*Dataset records*
== == ==

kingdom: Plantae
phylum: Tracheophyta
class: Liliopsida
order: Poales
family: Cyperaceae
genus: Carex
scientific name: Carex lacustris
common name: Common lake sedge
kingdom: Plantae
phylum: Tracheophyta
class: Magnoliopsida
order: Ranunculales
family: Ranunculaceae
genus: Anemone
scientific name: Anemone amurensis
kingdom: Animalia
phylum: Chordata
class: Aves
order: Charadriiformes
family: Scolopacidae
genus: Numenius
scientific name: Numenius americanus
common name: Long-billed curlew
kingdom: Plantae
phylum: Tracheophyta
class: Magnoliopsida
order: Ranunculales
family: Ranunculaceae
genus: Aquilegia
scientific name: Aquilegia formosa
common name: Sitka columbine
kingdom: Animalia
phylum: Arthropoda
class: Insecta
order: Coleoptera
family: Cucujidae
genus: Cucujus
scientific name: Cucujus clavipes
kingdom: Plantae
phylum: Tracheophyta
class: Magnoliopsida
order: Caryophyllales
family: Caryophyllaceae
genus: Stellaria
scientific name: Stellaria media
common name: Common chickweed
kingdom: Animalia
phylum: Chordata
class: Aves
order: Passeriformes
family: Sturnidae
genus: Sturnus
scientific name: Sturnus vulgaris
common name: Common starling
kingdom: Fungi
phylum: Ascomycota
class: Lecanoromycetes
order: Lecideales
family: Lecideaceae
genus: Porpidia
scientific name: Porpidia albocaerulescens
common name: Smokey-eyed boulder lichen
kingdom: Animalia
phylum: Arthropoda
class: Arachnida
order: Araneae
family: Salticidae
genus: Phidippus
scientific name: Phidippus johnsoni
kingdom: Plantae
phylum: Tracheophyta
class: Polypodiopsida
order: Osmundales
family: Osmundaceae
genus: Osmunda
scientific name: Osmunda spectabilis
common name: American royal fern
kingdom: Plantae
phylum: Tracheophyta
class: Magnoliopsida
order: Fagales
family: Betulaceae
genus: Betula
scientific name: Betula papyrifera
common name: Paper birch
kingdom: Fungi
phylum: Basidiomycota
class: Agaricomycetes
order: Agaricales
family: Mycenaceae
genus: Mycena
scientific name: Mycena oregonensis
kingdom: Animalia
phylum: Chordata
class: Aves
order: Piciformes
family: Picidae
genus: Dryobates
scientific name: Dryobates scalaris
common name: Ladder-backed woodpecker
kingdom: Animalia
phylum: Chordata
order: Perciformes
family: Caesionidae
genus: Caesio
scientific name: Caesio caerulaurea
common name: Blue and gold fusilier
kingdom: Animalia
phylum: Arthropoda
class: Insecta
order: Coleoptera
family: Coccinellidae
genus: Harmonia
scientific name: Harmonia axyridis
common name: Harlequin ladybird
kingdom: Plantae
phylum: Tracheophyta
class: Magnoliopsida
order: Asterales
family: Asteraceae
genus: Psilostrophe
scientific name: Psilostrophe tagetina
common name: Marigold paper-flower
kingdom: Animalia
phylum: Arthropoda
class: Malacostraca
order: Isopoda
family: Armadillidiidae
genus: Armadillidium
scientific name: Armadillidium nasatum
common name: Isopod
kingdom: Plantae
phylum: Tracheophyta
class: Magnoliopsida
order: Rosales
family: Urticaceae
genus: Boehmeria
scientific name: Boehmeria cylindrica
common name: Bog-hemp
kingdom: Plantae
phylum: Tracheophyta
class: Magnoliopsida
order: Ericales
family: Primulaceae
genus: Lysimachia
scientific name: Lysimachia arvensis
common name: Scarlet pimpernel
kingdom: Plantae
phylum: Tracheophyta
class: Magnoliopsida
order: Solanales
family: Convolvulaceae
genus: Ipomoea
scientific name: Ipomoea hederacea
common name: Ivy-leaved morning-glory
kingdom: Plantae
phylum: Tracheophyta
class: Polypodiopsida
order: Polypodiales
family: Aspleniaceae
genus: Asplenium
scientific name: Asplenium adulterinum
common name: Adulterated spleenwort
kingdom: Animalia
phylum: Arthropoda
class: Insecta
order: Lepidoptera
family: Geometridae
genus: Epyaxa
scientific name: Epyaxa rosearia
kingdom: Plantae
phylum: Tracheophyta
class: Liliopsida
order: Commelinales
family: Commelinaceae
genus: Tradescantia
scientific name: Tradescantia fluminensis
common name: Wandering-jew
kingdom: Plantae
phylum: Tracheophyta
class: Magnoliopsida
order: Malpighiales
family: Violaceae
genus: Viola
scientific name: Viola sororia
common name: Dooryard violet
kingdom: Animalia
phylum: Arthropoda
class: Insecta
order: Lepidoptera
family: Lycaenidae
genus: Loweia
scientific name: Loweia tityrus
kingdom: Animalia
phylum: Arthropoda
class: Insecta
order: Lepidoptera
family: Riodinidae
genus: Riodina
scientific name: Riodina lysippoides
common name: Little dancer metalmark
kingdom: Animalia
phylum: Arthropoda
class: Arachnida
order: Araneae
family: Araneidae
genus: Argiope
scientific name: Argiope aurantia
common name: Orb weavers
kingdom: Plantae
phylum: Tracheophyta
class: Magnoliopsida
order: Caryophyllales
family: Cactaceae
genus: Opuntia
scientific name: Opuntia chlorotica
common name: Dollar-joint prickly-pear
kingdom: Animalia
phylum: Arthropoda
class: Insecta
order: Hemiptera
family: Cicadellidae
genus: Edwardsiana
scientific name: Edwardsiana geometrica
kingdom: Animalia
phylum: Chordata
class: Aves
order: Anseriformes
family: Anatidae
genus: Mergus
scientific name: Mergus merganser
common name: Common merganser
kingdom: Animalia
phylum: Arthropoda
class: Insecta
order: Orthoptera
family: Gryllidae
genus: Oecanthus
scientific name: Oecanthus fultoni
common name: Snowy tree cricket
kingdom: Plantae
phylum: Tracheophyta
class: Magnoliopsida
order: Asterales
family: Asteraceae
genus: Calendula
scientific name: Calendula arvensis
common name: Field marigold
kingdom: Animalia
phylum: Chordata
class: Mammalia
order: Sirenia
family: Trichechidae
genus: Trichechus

== == ==

*Exercise prompt*
Copy all of the lines above word for word.

*Response to this exercise*
kingdom: Plantae
phylum: Tracheophyta
class: Liliopsida
order: Poales
family: Cyperaceae
genus: Carex
scientific name: Carex lacustris
common name: Common lake sedge
kingdom: Plantae
phylum: Tracheophyta
class: Magnoliopsida
order: Ranunculales
family: Ranunculaceae
genus: Anemone
scientific name: Anemone amurensis
kingdom: Animalia
phylum: Chordata
class: Aves
order: Charadriiformes
family: Scolopacidae
genus: Numenius
scientific name: Numenius americanus
common name: Long-billed curlew
kingdom: Plantae
phylum: Tracheophyta
class: Magnoliopsida
order: Ranunculales
family: Ranunculaceae
genus: Aquilegia
scientific name: Aquilegia formosa
common name: Sitka columbine
kingdom: Animalia
phylum: Arthropoda
class: Insecta
order: Coleoptera
family: Cucujidae
genus: Cucujus
scientific name: Cucujus clavipes
kingdom: Plantae
phylum: Tracheophyta
class: Magnoliopsida
order: Caryophyllales
family: Caryophyllaceae
genus: Stellaria
scientific name: Stellaria media
common name: Common chickweed
kingdom: Animalia
phylum: Chordata
class: Aves
order: Passeriformes
family: Sturnidae
genus: Sturnus
scientific name: Sturnus vulgaris
common name: Common starling
kingdom: Fungi
phylum: Ascomycota
class: Lecanoromycetes
order: Lecideales
family: Lecideaceae
genus: Porpidia
scientific name: Porpidia albocaerulescens
common name: Smokey-eyed boulder lichen
kingdom: Animalia
phylum: Arthropoda
class: Arachnida
order: Araneae
family: Salticidae
genus: Phidippus
scientific name: Phidippus johnsoni
kingdom: Plantae
phylum: Tracheophyta
class: Polypodiopsida
order: Osmundales
family: Osmundaceae
genus: Osmunda
scientific name: Osmunda spectabilis
common name: American royal fern
kingdom: Plantae
phylum: Tracheophyta
class: Magnoliopsida
order: Fagales
family: Betulaceae
genus: Betula
scientific name: Betula papyrifera
common name: Paper birch
kingdom: Fungi
phylum: Basidiomycota
class: Agaricomycetes
order: Agaricales
family: Mycenaceae
genus: Mycena
scientific name: Mycena oregonensis
kingdom: Animalia
phylum: Chordata
class: Aves
order: Piciformes
family: Picidae
genus: Dryobates
scientific name: Dryobates scalaris
common name: Ladder-backed woodpecker
kingdom: Animalia
phylum: Chordata
order: Perciformes
family: Caesionidae
genus: Caesio
scientific name: Caesio caerulaurea
common name: Blue and gold fusilier
kingdom: Animalia
phylum: Arthropoda
class: Insecta
order: Coleoptera
family: Coccinellidae
genus: Harmonia
scientific name: Harmonia axyridis
common name: Harlequin ladybird
kingdom: Plantae
phylum: Tracheophyta
class: Magnoliopsida
order: Asterales
family: Asteraceae
genus: Psilostrophe
scientific name: Psilostrophe tagetina
common name: Marigold paper-flower
kingdom: Animalia
phylum: Arthropoda
class: Malacostraca
order: Isopoda
family: Armadillidiidae
genus: Armadillidium
scientific name: Armadillidium nasatum
common name: Isopod
kingdom: Plantae
phylum: Tracheophyta
class: Magnoliopsida
order: Rosales
family: Urticaceae
genus: Boehmeria
scientific name: Boehmeria cylindrica
common name: Bog-hemp
kingdom: Plantae
phylum: Tracheophyta
class: Magnoliopsida
order: Ericales
family: Primulaceae
genus: Lysimachia
scientific name: Lysimachia arvensis
common name: Scarlet pimpernel
kingdom: Plantae
phylum: Tracheophyta
class: Magnoliopsida
order: Solanales
family: Convolvulaceae
genus: Ipomoea
scientific name: Ipomoea hederacea
common name: Ivy-leaved morning-glory
kingdom: Plantae
phylum: Tracheophyta
class: Polypodiopsida
order: Polypodiales
family: Aspleniaceae
genus: Asplenium
scientific name: Asplenium adulterinum
common name: Adulterated spleenwort
kingdom: Animalia
phylum: Arthropoda
class: Insecta
order: Lepidoptera
family: Geometridae
genus: Epyaxa
scientific name: Epyaxa rosearia
kingdom: Plantae
phylum: Tracheophyta
class: Liliopsida
order: Commelinales
family: Commelinaceae
genus: Tradescantia
scientific name: Tradescantia fluminensis
common name: Wandering-jew
kingdom: Plantae
phylum: Tracheophyta
class: Magnoliopsida
order: Malpighiales
family: Violaceae
genus: Viola
scientific name: Viola sororia
common name: Dooryard violet
kingdom: Animalia
phylum: Arthropoda
class: Insecta
order: Lepidoptera
family: Lycaenidae
genus: Loweia
scientific name: Loweia tityrus
kingdom: Animalia
phylum: Arthropoda
class: Insecta
order: Lepidoptera
family: Riodinidae
genus: Riodina
scientific name: Riodina lysippoides
common name: Little dancer metalmark
kingdom: Animalia
phylum: Arthropoda
class: Arachnida
order: Araneae
family: Araneidae
genus: Argiope
scientific name: Argiope aurantia
common name: Orb weavers
kingdom: Plantae
phylum: Tracheophyta
class: Magnoliopsida
order: Caryophyllales
family: Cactaceae
genus: Opuntia
scientific name: Opuntia chlorotica
common name: Dollar-joint prickly-pear
kingdom: Animalia
phylum: Arthropoda
class: Insecta
order: Hemiptera
family: Cicadellidae
genus: Edwardsiana
scientific name: Edwardsiana geometrica
kingdom: Animalia
phylum: Chordata
class: Aves
order: Anseriformes
family: Anatidae
genus: Mergus
scientific name: Mergus merganser
common name: Common merganser
kingdom: Animalia
phylum: Arthropoda
class: Insecta
order: Orthoptera
family: Gryllidae
genus: Oecanthus
scientific name: Oecanthus fultoni
common name: Snowy tree cricket
kingdom: Plantae
phylum: Tracheophyta
class: Magnoliopsida
order: Asterales
family: Asteraceae
genus: Calendula
scientific name: Calendula arvensis
common name: Field marigold
kingdom: Animalia
phylum: Chordata
class: Mammalia
order: Sirenia
family: Trichechidae
genus: Trichechus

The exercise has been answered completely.